[Exercise objective] Your answer is a copy of every line in the records where "xticks" appears.

** Opening Provided records block **

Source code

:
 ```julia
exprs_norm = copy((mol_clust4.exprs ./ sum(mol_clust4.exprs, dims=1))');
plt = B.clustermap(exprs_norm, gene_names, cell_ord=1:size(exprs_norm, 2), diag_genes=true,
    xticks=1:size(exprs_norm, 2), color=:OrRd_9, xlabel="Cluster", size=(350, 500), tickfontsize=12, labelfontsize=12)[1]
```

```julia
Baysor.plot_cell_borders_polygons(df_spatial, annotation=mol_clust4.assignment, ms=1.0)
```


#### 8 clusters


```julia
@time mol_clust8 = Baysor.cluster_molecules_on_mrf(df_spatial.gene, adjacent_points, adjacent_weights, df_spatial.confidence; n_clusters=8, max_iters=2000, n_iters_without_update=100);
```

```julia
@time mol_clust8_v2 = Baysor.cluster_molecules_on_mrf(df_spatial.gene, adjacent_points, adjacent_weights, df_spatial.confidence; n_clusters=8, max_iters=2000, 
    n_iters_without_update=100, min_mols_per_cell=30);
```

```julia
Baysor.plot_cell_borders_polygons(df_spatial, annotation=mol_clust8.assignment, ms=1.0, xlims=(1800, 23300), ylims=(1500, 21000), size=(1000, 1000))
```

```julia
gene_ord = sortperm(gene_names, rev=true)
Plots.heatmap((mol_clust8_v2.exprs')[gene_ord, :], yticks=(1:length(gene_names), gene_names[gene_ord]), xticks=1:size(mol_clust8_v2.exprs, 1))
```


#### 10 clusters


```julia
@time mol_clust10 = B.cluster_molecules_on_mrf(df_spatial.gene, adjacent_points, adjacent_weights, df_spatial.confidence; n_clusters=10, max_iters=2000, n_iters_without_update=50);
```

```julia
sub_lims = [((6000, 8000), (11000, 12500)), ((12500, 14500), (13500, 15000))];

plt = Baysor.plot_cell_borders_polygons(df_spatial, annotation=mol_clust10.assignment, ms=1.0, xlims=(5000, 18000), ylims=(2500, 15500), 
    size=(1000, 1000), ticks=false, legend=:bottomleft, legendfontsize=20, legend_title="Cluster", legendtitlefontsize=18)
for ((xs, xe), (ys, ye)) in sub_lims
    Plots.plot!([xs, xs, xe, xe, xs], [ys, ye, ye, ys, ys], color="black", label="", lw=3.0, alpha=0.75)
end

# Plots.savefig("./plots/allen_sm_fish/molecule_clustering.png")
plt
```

** Closing Provided records block **

[Answer for this exercise]
    xticks=1:size(exprs_norm, 2), color=:OrRd_9, xlabel="Cluster", size=(350, 500), tickfontsize=12, labelfontsize=12)[1]
Plots.heatmap((mol_clust8_v2.exprs')[gene_ord, :], yticks=(1:length(gene_names), gene_names[gene_ord]), xticks=1:size(mol_clust8_v2.exprs, 1))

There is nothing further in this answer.